» TEXT PASSAGE
>>>
School Climate & Safety

Side-by-Side States Are Far Apart In Funding for Facilities

By Jessica L. Sandham — June 06, 2001 12 min read
  • Save to favorites
  • Print

School district leaders in this small, eastern Washington town have an enviable dilemma. The state recently promised to give them $4.3 million to cover roughly half the cost of a new elementary school—an allocation that surpassed by more than $1 million the amount the district was expecting to receive.

Now the local officials must decide what to do with the windfall: Do they use it for other capital projects? Or do they send the difference back to Deer Park taxpayers? Across the border in Idaho, school officials could scarcely hope to be faced with such a problem. In a state where districts must muster a two-thirds majority to pass local school bonds, and the state offers next to nothing in the way of aid for school construction, districts have been forced to postpone school projects for years—even after the structural safety of their facilities becomes a pressing concern.

When Idaho districts do build schools, they’re typically confined to much tighter budgets. And with local taxpayers footing the whole bill, there’s just no room for extras.

Researchers aiming to determine how the state role in school construction affects local districts need look no farther than these two neighboring states.

The Evergreen State has a history of chipping in to build schools that dates back to 1889, the year Washington achieved statehood and its founding fathers set aside a portion of revenues from the sale of timber on state land to help build schools. As timber revenues have dwindled in recent decades, state lawmakers have dipped into the general fund to help finance the state’s share of school projects.

In the Gem State, meanwhile, districts have always been responsible for paying the construction costs for their own school buildings—even in rural areas where limited tax bases make it hard for local communities to shoulder the entire cost of new schools.

“Idaho schools are far more cost-conscious and utilitarian as a consequence,” said Steven J. McNutt, a Spokane-based architect familiar with school projects in both states. “It’s not to say they’re bad schools, they just have leaner budgets. More people have to be satisfied with the status quo.”

Condemned To Making Do

School officials in Wendell were among those Idahoans content to maintain the status quo—until February of last year, when the district’s middle school building was condemned.Taxpayers in the tiny dairy-farming community two hours east of Boise were still paying off the debt on the bond they passed in 1992 to build a new high school, and district leaders were hesitant to ask them to dig deeper into their pocketbooks to support a new middle school. The 85-year-old brick building had its share of imperfections, they knew, but they would just have to make do.

All of that changed when a structural engineer was hired to determine if the building could support a new elevator, and samples taken from the building’s foundation crumbled into pieces. The building was declared unfit for occupancy and boarded up—leaving school officials scrambling to find new accommodations. Students finished out the academic year using a split schedule at the high school: Middle school students attended classes on Tuesdays, Thursdays, and Saturdays, while the high schoolers came on Mondays, Wednesdays, and Fridays.
<<<
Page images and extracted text
>>>
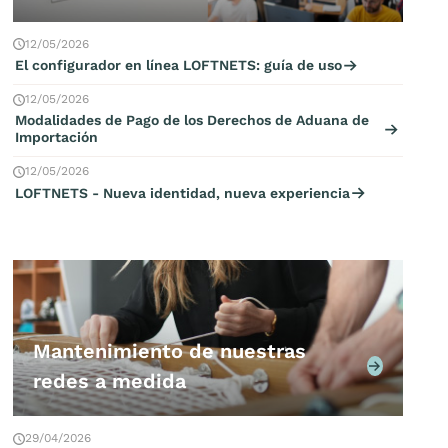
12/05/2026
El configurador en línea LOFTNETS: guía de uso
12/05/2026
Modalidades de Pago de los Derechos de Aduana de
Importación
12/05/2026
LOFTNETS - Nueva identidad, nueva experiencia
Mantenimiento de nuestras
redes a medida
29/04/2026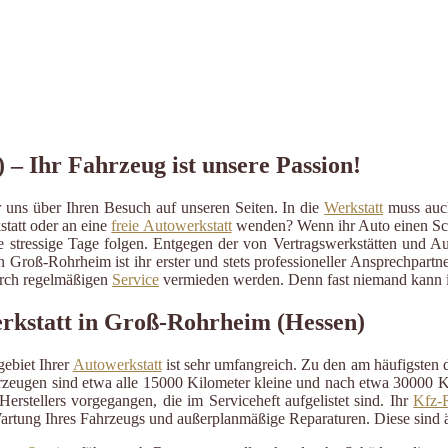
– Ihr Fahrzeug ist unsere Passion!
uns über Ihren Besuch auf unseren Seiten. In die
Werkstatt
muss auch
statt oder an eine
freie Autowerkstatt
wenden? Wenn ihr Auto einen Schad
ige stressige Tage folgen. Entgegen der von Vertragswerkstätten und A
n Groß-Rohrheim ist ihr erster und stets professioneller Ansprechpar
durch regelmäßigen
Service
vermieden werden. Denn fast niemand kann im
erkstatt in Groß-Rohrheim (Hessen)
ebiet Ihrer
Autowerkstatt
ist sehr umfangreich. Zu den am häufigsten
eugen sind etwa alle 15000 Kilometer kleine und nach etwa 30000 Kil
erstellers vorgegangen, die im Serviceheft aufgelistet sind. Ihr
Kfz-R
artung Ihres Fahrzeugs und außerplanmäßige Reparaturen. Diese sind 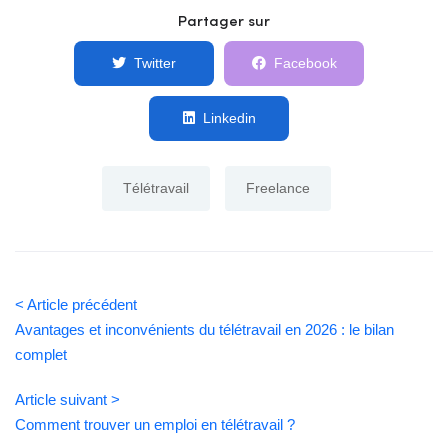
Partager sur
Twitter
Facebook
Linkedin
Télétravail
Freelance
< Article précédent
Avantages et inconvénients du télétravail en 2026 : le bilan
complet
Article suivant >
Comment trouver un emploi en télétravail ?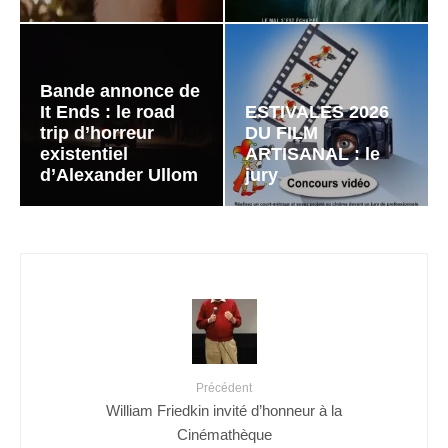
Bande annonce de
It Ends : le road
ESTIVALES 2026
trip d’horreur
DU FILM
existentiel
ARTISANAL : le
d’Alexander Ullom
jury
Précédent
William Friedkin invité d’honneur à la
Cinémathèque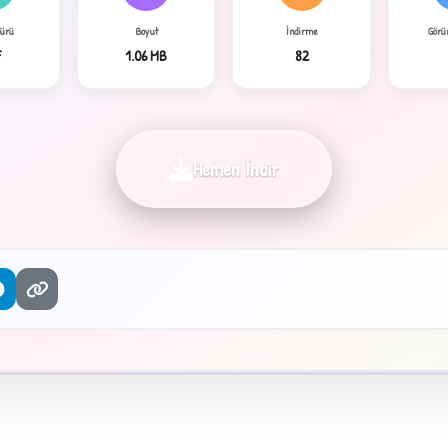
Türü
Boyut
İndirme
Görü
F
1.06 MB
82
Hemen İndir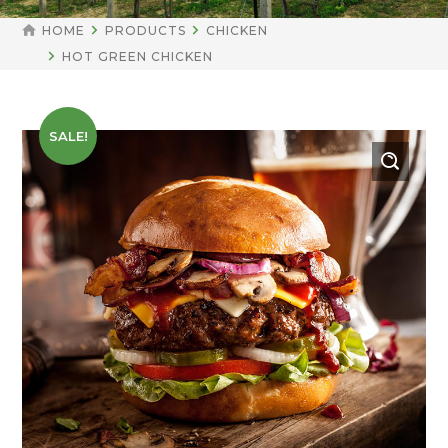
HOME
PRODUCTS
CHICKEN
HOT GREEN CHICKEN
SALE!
<<<
» THE TASK
Rewrite the part of the article on school construction funding that opens with the words containing "When Idaho districts" and closes with "room for extras.", replacing "tighter budgets" with "smaller budgets".

» REPLY
When Idaho districts do build schools, they’re typically confined to much smaller budgets. And with local taxpayers footing the whole bill, there’s just no room for extras.